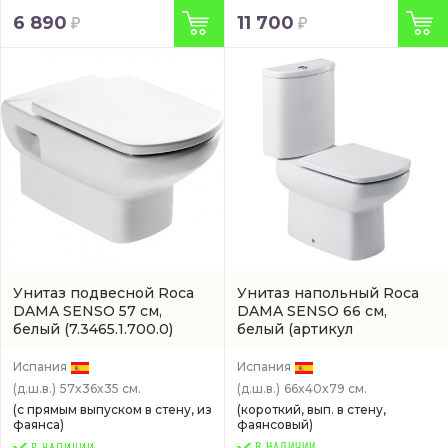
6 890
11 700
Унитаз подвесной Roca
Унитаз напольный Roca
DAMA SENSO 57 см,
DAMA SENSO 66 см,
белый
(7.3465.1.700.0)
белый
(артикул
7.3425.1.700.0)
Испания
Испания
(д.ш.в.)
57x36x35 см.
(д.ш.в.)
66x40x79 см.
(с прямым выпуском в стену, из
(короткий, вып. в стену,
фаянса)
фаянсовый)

__________________________________________________

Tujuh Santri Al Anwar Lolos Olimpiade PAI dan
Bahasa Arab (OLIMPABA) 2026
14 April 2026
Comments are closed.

__________________________________________________

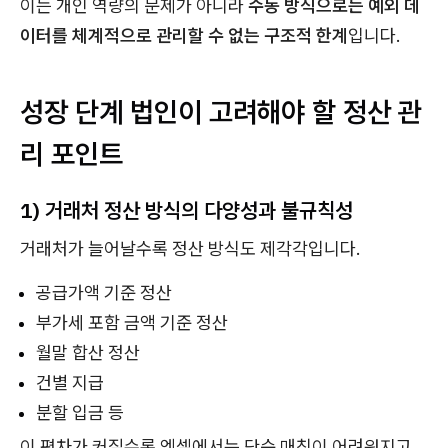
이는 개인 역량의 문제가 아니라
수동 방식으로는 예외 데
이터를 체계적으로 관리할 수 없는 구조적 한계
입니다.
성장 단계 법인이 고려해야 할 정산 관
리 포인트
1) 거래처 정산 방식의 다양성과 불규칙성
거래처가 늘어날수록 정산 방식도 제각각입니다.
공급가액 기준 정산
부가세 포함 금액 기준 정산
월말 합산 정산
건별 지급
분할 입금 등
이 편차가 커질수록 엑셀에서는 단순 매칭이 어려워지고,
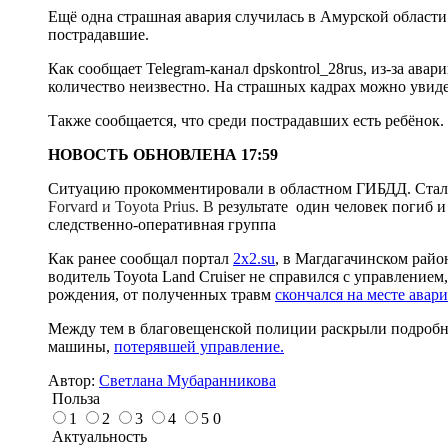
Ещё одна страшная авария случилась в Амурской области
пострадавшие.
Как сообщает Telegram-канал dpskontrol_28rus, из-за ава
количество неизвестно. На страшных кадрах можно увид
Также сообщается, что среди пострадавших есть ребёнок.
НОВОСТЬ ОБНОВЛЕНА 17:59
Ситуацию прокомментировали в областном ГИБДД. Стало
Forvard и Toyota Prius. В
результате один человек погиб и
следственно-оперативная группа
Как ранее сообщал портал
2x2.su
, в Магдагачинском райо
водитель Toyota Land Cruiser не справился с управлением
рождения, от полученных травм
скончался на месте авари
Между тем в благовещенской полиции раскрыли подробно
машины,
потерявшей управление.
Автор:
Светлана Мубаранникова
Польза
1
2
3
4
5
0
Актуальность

__________________________________________________

Your instructions = Copy out every line of the material above that contains the string "Roca".

Output of the exercise =
Унитаз подвесной Roca
Унитаз напольный Roca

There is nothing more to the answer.